Need reality check/advice on upgrade plan SEP 11.0 to 12.1.2 (encryption password missing)
We are interested in updating our SEP from V 11 to 12.1.2 to support Win 8 clients (Win 8 is in testing mode here … the current machine has an unmanaged version of 12.1.2 on it).
In going over the somewhat complex upgrade procedure and the “Disaster Recovery” part, I note that we do not have the encryption password (a previous employee installed it and did not recover it). This means that we could go through an update in place but would need to run SYLINKREPLACER and push a new Sylink out to the clients. It’s a small enough network that this shouldn’t be a huge problem, but obviously this made me think.
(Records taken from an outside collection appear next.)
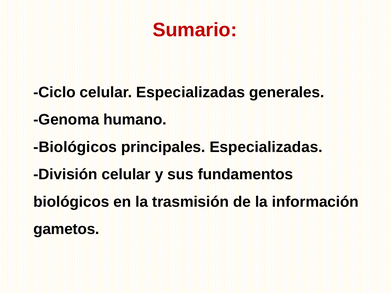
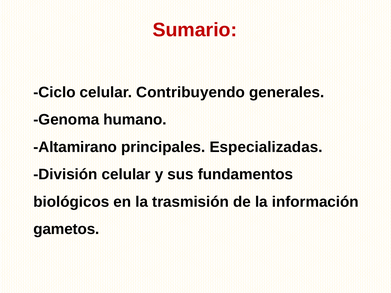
celular Especializadas: Especializadas -> Contribuyendo
Biológicos at (75, 147): Biológicos -> Altamirano
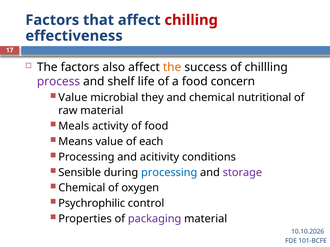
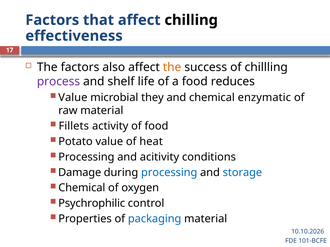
chilling colour: red -> black
concern: concern -> reduces
nutritional: nutritional -> enzymatic
Meals: Meals -> Fillets
Means: Means -> Potato
each: each -> heat
Sensible: Sensible -> Damage
storage colour: purple -> blue
packaging colour: purple -> blue
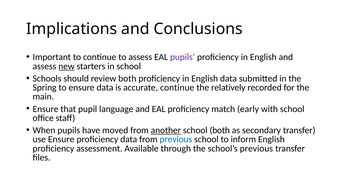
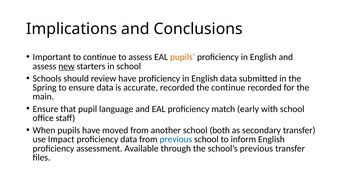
pupils at (183, 57) colour: purple -> orange
review both: both -> have
accurate continue: continue -> recorded
the relatively: relatively -> continue
another underline: present -> none
use Ensure: Ensure -> Impact
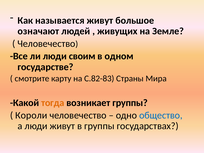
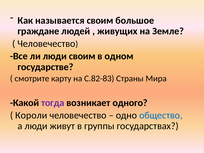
называется живут: живут -> своим
означают: означают -> граждане
тогда colour: orange -> purple
возникает группы: группы -> одного
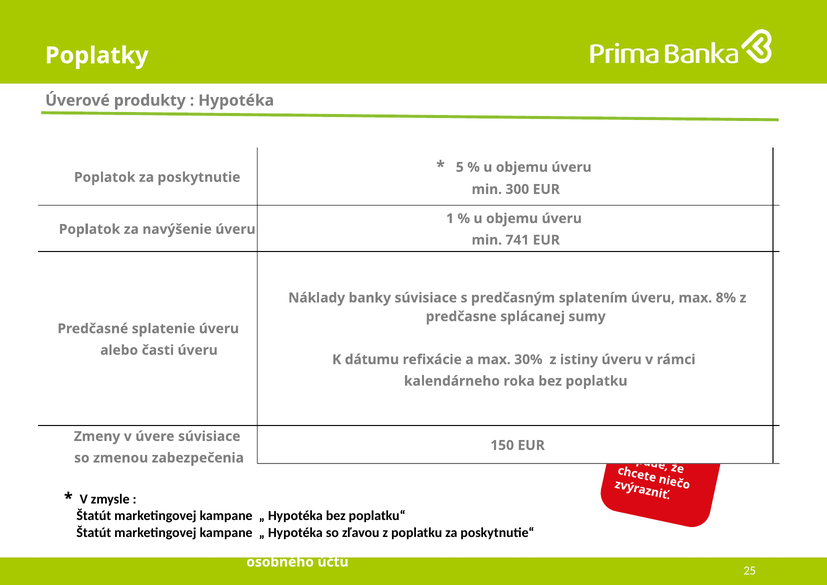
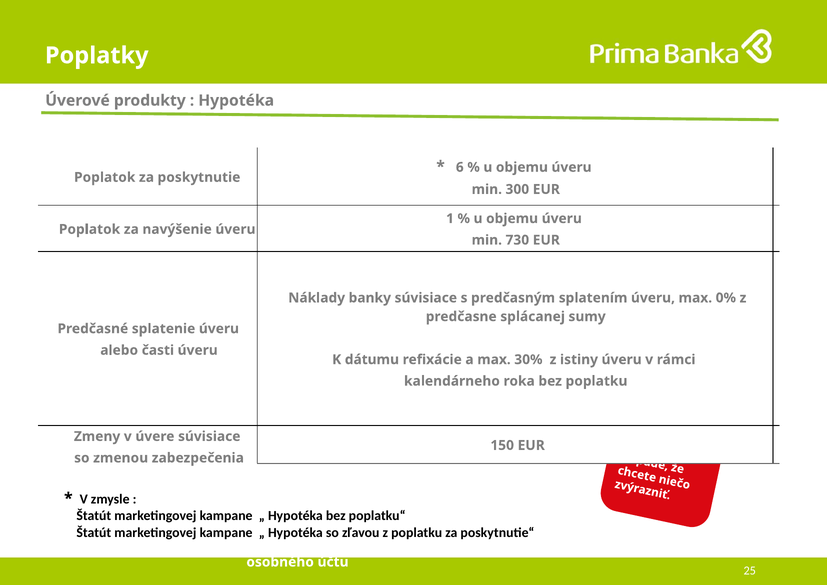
5: 5 -> 6
741: 741 -> 730
8%: 8% -> 0%
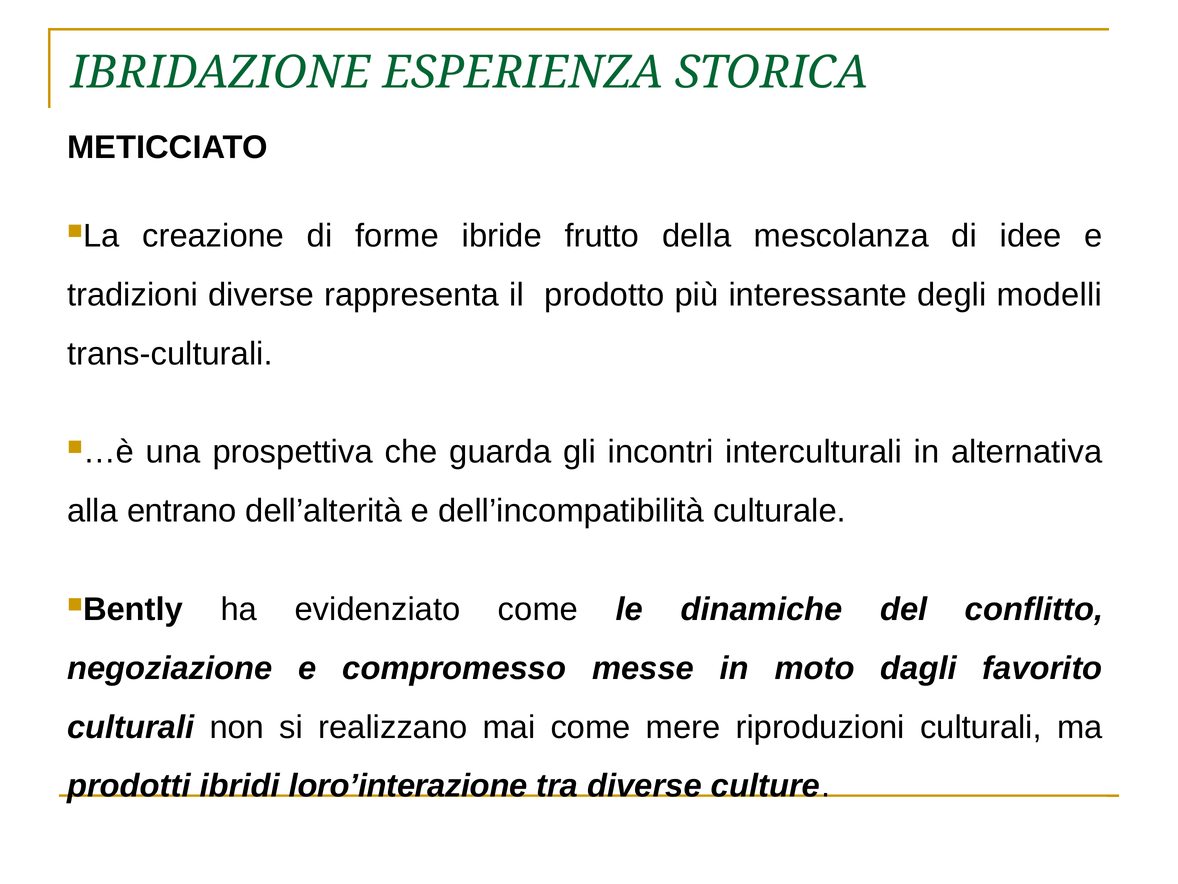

I’d like to be able to “back out” easily and be able to minimize downtime for the application. Our current SEP console runs on a VM. I was wondering how feasible the following might be:
- Gather all backups for current SEP server per DR document
- Re-name and Re-IP the current SEP server
- Redistribute sylink.xml and see how things look on the console
- Build new server with the name and IP of the “original” server
- Install 12.1.2 fresh on server with parameters from old server (if so which ones beyond name and IP?)
- Run limited test
- Restore database from old server (this can be from step 1, before rename)
- Run sylinkreplacer again when I’m ready to pull the plug
- Check the clients populating on new server (with original name and IP)
- Stop SEP services on former server, decommission
If I can accomplish this with the steps in another order (e.g. build the 12.1.2 server and then rename/re-IP it after testing is done and before restoring the database), I’m all ears.
As a wrinkle, we do have some XP and 2000 clients that are “legacy” – not many, and they have already been moved into a separate OU under SEP, but they will need the old client version.
Are there white papers or old threads about this? Has someone been through the process recently and have wisdom to impart? I did a Google search but apparently wasn’t using good terms, as I didn’t get the results I was hoping for.
As the Encryption password is
As the Encryption password is now unavailable and you have to swap the Sylink.xml files on all your clients anyway, then there is no reason to give the new server the same name and IP address as the old one. The sole reason for giving a new SEPM the same name/IP is to re-establish communications with clients that are looking for the SEPM on those addresses withuot swapping the sylink.
Like I say, as you'll have to swap the sylink file anyay, you're better off building the new SEPM with a different name and IP address. This means you can have both SEPMs up at the same time, and move SEP clients across in a managed fashion, with the rolback option of redirecting them back to the original SEPM if you need.
For the Win2k clients, you'll need to run SEP11 on these, but they can be managed by a v12.1 SEPM and it is supported.